→ TO DO
Count the lines in the material below that contain the string "Example", with case counting. How many are there? Reply with the number alone.

━━ MATERIAL FOR THIS TASK

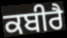
ਕਬੀਰੈ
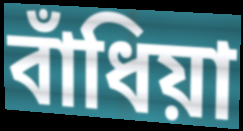
বাঁধিয়া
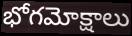
భోగమోక్షాలు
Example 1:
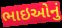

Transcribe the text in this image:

ભાઇઓનું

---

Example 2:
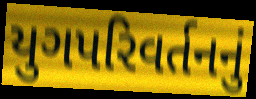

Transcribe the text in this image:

યુગપરિવર્તનનું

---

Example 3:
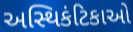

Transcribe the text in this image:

અસ્થિકંટિકાઓ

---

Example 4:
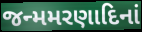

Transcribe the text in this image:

જન્મમરણાદિનાં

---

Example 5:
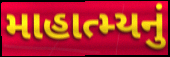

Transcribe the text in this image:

માહાત્મ્યનું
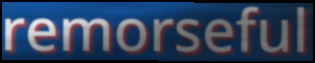
remorseful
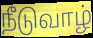
நீடுவாழ்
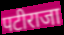
पटीराजा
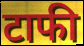
टाफी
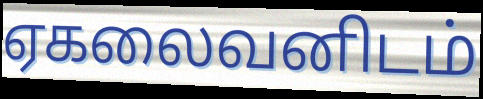
ஏகலைவனிடம்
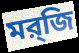
মর্‌জি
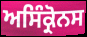
ਅਸਿੰਕ੍ਰੋਨਸ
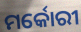
ମର୍କୋରୀ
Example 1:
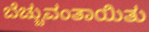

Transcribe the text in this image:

ಬೆಚ್ಚುವಂತಾಯಿತು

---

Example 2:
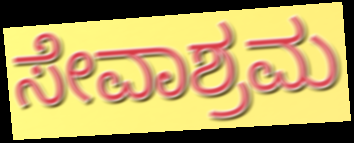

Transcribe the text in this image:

━━━━

→ EXPECTED OUTPUT
7